**DESCRIPTION OF THE TASK**
Transcribe every record that appears below, exactly and in full.

:: RECORDS

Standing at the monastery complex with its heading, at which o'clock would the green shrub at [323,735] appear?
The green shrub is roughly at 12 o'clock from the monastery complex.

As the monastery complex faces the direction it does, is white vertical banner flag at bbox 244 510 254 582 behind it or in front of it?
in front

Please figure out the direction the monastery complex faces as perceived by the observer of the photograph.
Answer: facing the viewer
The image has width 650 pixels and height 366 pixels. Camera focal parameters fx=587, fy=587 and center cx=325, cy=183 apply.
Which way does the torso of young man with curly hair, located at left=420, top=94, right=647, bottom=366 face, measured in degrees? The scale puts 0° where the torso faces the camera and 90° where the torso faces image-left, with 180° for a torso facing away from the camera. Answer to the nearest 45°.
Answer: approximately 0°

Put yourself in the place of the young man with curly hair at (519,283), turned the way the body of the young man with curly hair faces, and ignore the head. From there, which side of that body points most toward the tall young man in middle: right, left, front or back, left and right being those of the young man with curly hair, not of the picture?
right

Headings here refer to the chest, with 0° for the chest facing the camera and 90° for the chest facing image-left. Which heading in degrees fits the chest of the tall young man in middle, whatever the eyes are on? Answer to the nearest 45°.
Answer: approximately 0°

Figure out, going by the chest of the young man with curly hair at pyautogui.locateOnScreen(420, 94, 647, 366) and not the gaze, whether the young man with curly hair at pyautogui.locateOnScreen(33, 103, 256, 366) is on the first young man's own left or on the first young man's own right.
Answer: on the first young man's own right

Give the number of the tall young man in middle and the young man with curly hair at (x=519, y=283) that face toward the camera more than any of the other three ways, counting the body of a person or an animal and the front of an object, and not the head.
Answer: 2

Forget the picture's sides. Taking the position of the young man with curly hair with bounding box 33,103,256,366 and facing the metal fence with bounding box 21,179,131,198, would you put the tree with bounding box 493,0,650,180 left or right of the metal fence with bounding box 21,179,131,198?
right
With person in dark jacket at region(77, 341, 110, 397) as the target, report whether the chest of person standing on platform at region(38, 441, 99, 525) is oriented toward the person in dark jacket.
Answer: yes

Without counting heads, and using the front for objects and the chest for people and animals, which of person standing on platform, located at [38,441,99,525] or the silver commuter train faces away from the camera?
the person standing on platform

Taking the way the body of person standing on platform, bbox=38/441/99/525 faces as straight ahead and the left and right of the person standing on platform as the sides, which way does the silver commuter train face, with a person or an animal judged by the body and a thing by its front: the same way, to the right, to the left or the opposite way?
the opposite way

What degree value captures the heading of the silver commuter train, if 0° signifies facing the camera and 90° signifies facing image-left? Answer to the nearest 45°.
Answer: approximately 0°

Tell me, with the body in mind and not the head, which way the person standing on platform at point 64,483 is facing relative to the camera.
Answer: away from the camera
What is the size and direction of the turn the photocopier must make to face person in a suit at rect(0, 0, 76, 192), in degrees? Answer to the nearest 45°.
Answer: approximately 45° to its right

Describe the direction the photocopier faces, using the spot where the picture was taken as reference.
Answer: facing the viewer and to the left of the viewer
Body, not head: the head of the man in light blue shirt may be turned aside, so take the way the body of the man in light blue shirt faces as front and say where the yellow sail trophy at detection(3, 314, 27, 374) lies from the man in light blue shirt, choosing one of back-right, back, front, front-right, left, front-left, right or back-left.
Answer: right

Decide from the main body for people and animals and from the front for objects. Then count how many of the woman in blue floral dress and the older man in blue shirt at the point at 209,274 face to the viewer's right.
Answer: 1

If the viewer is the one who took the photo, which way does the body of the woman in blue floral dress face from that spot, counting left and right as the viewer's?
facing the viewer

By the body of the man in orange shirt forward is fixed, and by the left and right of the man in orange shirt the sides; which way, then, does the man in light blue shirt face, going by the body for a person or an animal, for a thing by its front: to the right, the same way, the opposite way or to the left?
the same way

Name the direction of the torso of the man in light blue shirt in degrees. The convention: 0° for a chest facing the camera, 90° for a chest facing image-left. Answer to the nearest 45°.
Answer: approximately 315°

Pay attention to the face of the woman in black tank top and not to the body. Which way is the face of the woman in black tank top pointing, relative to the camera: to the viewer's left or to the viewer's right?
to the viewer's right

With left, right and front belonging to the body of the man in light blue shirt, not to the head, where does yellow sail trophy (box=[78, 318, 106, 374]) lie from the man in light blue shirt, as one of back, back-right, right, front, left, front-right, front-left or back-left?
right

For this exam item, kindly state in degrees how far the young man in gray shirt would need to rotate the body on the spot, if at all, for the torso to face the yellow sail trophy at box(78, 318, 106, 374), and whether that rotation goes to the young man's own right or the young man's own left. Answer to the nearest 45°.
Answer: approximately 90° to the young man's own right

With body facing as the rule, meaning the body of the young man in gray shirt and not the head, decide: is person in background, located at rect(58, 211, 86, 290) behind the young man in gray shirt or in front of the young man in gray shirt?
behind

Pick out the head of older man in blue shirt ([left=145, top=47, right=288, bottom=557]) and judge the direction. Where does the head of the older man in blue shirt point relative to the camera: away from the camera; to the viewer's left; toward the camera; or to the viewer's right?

::::

**WRITTEN RESPONSE**
Standing at the monastery complex with its heading, at which o'clock would the green shrub at [323,735] appear?
The green shrub is roughly at 12 o'clock from the monastery complex.

As the monastery complex faces the direction it does, is white vertical banner flag at bbox 244 510 254 582 behind it or in front of it?
in front

Please figure out the direction the monastery complex faces as perceived by the observer of the photograph.
Answer: facing the viewer
The image has width 650 pixels and height 366 pixels. Camera focal parameters fx=587, fy=587 and center cx=325, cy=183 apply.
Which way does the torso of young man with curly hair, located at left=420, top=94, right=647, bottom=366 face, measured in degrees? The scale puts 0° where the torso faces the camera and 90° where the torso faces image-left, with 180° for a torso facing away from the camera. Answer to the nearest 45°.
Answer: approximately 0°

Put yourself in the place of the young man with curly hair at (519,283), turned the way the body of the young man with curly hair faces, and ignore the head. From there, which side of that body points most toward the tall young man in middle: right, left, front or back, left and right being those of the young man with curly hair, not of the picture?
right

Headings here refer to the chest, with 0° for the chest facing the camera and 90° for the chest facing image-left. Which heading in degrees fits the chest of the tall young man in middle, whatever the eyes are on? Answer to the nearest 45°.
Answer: approximately 0°

Figure out, going by the chest of the young man with curly hair at pyautogui.locateOnScreen(420, 94, 647, 366) and not the gaze, whether the young man with curly hair at pyautogui.locateOnScreen(33, 103, 256, 366) is on the first young man's own left or on the first young man's own right.
Answer: on the first young man's own right

Give the number of the tall young man in middle and the young man with curly hair at (x=519, y=283) that face toward the camera more than any of the other three ways, counting the body of a person or an animal and the front of an object, and not the head.
Answer: 2

Forget the picture's sides. Taking the position of the young man with curly hair with bounding box 33,103,256,366 and facing the metal fence with bounding box 21,179,131,198, would you put the tree with bounding box 493,0,650,180 left or right of the metal fence with bounding box 21,179,131,198?
right
With person in dark jacket at region(77, 341, 110, 397) as the target, report whether the chest of person standing on platform at region(38, 441, 99, 525) is oriented toward the person in dark jacket.
Answer: yes

Without counting heads, and using the front for objects and the chest for people and animals, which of person standing on platform, located at [38,441,99,525] or the silver commuter train faces away from the camera?
the person standing on platform

Taking the way the body of person standing on platform, bbox=38/441/99/525 faces as straight ahead and the left and right of the person standing on platform as the sides, which way does the silver commuter train face, with a person or an animal judged by the body and a thing by its front: the same way, to the right, to the left or the opposite way?
the opposite way

What degree value captures the heading of the silver commuter train, if 0° signifies facing the camera and 90° signifies facing image-left? Answer to the nearest 45°.
Answer: approximately 0°

Tell me, with the body in mind and not the head, which way the person standing on platform at point 64,483 is facing relative to the camera.
Answer: away from the camera
What is the size and direction of the turn the photocopier must make to face person in a suit at rect(0, 0, 76, 192), in degrees? Answer to the nearest 45°.
Answer: approximately 45° to its right

Describe the direction the photocopier faces, using the spot where the picture was taken as reference.
Answer: facing the viewer and to the left of the viewer
Body, not head: the head of the man in light blue shirt may be turned aside, so take the way the body of the man in light blue shirt faces as front and say where the yellow sail trophy at detection(3, 314, 27, 374) lies from the man in light blue shirt, choosing one of back-right, back, front, front-right, left, front-left, right or back-left.
Answer: right

Decide from the main body for people and animals and from the front for objects. Then count how many of the woman in blue floral dress and the older man in blue shirt at the point at 209,274 face to the viewer's right.
Answer: 1

If the viewer is the one who took the photo, which way does the body of the woman in blue floral dress face from that spot, counting left and right as the viewer's?
facing the viewer

By the body of the man in orange shirt forward is fixed, and by the left and right of the man in orange shirt the sides; which way, then, does the man in light blue shirt face, going by the body for a person or an animal, for a thing by its front: to the right, the same way, the opposite way or to the left?
the same way

Name the direction of the torso of the man in light blue shirt in degrees. The convention: 0° for a chest facing the camera, 90° for a chest facing image-left. Answer to the nearest 45°.
Answer: approximately 315°

Pay attention to the face of the woman in black tank top and not to the body. Which way is the face of the woman in black tank top pointing, relative to the camera: to the viewer's left or to the viewer's right?
to the viewer's right

With left, right and front belonging to the body of the man in light blue shirt, not to the head, where does yellow sail trophy (box=[78, 318, 106, 374]) lie from the man in light blue shirt, as one of back, back-right, right, front, left, front-right, front-left or back-left?
right

For this exam item, kindly state in degrees how far the young man in gray shirt would need to rotate the body on the spot, if at all, for the torso to face the yellow sail trophy at box(78, 318, 106, 374), and whether that rotation goes to the young man's own right or the young man's own left. Answer to the nearest 45°.
Answer: approximately 90° to the young man's own right

With body facing as the rule, meaning the body of the young man in gray shirt and not the head, decide: is person in background, located at rect(58, 211, 86, 290) behind the young man in gray shirt or in front of the young man in gray shirt?
behind

Pick out the head of older man in blue shirt ([left=145, top=47, right=288, bottom=557]) and judge the direction. Where does the head of the older man in blue shirt point relative to the camera: away from the camera; to the viewer's left; toward the camera; or to the viewer's right?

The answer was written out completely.